We need to get rid of the minimum wage. But that’s only a first step. Our ultimate goal should be to get rid of the errors that the minimum wage has come to represent.
My only disagreement with Bryan is that, unlike him, I do not admire David Card’s and Alan Krueger’s now-famous research on the minimum wage. Bryan says that this research is “well-done” – by which I take him to praise the research. I can agree that this research is well-done in many dimensions – it’s careful; it’s honest; it’s clever – without agreeing that it is good research. I think it is not good research, for three reasons.
The first reason is that I cannot get past my initial reaction to reading Card’s and Krueger’s chief paper, in the American Economic Review, nearly 20 years ago; that reaction was “These guys completely miss the point of Fritz Machlup’s and George Stigler’s objections to the claims of Richard Lester.” (The quotation found here from Thomas Sowell nicely captures the Machlup-Stigler point.)

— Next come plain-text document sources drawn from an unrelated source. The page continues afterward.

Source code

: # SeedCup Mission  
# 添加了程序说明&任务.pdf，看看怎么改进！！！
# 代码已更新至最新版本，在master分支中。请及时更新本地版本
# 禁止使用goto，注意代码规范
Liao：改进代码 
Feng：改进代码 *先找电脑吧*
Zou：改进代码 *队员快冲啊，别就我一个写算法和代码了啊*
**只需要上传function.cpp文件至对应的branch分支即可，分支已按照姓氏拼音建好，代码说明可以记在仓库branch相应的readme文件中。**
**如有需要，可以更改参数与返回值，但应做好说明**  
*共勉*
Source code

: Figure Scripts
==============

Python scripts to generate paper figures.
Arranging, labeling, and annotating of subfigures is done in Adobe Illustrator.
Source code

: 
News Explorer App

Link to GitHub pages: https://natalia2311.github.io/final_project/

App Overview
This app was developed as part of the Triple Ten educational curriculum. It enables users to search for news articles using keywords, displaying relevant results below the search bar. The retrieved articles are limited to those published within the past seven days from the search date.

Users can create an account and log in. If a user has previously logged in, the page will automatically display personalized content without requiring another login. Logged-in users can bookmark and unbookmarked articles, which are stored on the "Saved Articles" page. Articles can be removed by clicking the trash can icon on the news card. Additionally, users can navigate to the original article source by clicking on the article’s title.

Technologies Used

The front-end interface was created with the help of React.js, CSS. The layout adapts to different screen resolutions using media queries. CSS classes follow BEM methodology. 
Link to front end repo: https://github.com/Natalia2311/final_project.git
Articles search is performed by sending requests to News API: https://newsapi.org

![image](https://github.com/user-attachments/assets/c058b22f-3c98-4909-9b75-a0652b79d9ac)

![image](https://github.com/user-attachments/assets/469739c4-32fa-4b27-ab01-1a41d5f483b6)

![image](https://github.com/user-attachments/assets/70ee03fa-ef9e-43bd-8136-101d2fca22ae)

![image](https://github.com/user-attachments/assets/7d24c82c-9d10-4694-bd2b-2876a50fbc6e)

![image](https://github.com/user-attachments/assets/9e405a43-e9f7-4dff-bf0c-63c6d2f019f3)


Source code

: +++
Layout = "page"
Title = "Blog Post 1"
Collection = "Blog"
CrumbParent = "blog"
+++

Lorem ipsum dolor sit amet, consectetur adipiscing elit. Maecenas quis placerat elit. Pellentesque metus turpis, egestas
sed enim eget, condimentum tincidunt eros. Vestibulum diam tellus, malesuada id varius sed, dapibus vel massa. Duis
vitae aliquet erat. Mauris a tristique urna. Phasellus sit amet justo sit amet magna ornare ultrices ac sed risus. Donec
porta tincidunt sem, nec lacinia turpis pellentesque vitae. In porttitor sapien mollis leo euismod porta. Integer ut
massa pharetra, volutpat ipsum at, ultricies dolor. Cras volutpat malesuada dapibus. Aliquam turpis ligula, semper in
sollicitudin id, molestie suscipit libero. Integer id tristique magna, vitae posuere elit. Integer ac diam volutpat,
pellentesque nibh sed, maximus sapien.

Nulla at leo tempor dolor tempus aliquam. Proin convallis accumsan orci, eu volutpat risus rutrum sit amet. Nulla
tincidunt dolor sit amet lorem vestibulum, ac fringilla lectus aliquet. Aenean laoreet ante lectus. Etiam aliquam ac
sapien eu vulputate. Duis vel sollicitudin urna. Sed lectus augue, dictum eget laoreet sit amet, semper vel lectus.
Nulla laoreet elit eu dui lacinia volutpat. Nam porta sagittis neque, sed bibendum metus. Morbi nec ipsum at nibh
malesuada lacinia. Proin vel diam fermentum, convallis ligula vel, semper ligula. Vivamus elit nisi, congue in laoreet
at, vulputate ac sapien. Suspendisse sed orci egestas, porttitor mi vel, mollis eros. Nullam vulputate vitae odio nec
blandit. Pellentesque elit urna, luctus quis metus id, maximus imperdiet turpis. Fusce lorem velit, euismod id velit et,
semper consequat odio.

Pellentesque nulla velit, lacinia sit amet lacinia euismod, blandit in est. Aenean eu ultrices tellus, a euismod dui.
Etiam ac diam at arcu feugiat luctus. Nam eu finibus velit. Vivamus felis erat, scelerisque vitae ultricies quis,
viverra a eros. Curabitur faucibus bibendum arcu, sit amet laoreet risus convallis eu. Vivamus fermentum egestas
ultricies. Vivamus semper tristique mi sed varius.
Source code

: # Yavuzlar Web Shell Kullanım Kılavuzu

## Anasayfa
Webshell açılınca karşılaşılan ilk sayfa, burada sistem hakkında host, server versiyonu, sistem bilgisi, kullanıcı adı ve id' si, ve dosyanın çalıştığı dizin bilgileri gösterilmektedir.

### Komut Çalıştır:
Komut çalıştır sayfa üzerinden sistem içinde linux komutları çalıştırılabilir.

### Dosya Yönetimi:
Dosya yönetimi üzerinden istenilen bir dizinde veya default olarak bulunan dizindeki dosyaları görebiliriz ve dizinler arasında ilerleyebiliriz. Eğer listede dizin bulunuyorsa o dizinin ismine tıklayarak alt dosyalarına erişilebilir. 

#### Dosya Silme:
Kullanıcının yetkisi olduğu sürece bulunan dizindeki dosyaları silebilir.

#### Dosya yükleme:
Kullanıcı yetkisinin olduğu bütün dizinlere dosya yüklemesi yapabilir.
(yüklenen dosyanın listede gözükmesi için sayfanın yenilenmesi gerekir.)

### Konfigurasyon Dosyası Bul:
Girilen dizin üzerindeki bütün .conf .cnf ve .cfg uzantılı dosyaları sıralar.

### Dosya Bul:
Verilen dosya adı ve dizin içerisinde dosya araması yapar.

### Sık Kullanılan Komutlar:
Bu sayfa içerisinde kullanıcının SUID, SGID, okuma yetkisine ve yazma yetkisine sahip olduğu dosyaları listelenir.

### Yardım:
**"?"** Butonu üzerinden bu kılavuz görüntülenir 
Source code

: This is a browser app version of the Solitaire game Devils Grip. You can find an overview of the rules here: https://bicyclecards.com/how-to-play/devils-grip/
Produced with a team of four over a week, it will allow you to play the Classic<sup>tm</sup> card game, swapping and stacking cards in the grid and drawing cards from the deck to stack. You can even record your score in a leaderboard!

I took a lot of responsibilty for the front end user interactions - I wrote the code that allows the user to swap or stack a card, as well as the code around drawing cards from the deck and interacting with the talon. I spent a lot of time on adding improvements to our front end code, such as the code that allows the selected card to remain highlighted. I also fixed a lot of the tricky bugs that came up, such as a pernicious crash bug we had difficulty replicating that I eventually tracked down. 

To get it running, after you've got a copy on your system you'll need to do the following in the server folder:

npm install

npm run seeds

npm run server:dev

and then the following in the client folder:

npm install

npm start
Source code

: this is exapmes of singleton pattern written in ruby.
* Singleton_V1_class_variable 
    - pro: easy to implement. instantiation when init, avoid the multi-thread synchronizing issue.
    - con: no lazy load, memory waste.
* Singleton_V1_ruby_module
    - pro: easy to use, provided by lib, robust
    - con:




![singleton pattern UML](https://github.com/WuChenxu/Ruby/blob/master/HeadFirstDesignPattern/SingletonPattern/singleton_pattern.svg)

My second reason for dissenting from Bryan’s favorable assessment of Card’s and Krueger’s research is that the theoretical model brought forward as the alleged explanation for their results is wholly unconvincing; as an explanation its application is simply too contrived. There is literally no monopsony employer of low-skilled workers. So to salvage the monopsony model in this instance resort is had to the claim that the supply curve of low-skilled workers facing employers is upward sloping. This fact – as discussed in previous posts here – does indeed yield the neat conclusion that each worker’s hourly wage is kept below that worker’s hourly contribution to his or her employer’s bottom line. But as I (and I’m sure others) have pointed out, this same model applies also in output markets; because every seller faces a downward-sloping demand curve for its product, a theoretical case can be made for price-ceilings – a case that shows that such ceilings might actually increase the quantities supplied in equilibrium on markets. And yet I doubt that more than a minuscule handful of economists would leap from this textbook possibility to the conclusion that price ceilings are good policy.
The third reason I cannot follow Bryan in applauding Card’s and Krueger’s research on the minimum wage is found in everything else that Bryan says in his profound and penetrating post. Because Bryan is both correct and wise in all else that he says in his post, I can conclude only that Card and Krueger, and those economists who buy their conclusions, disagree with much, and perhaps all, of Bryan’s arguments.
Empirical researchers who claim to find an exception to the law of demand – especially when any alleged confirmation of such an exception stands to please powerful political forces and to satisfy the popular priors of most people who have no exposure to formal economic theory – must be unusually careful. I have absolutely no doubt that Card and Krueger conducted their research, and promote its findings, with the highest scientific integrity. But that reality doesn’t render their research worthwhile.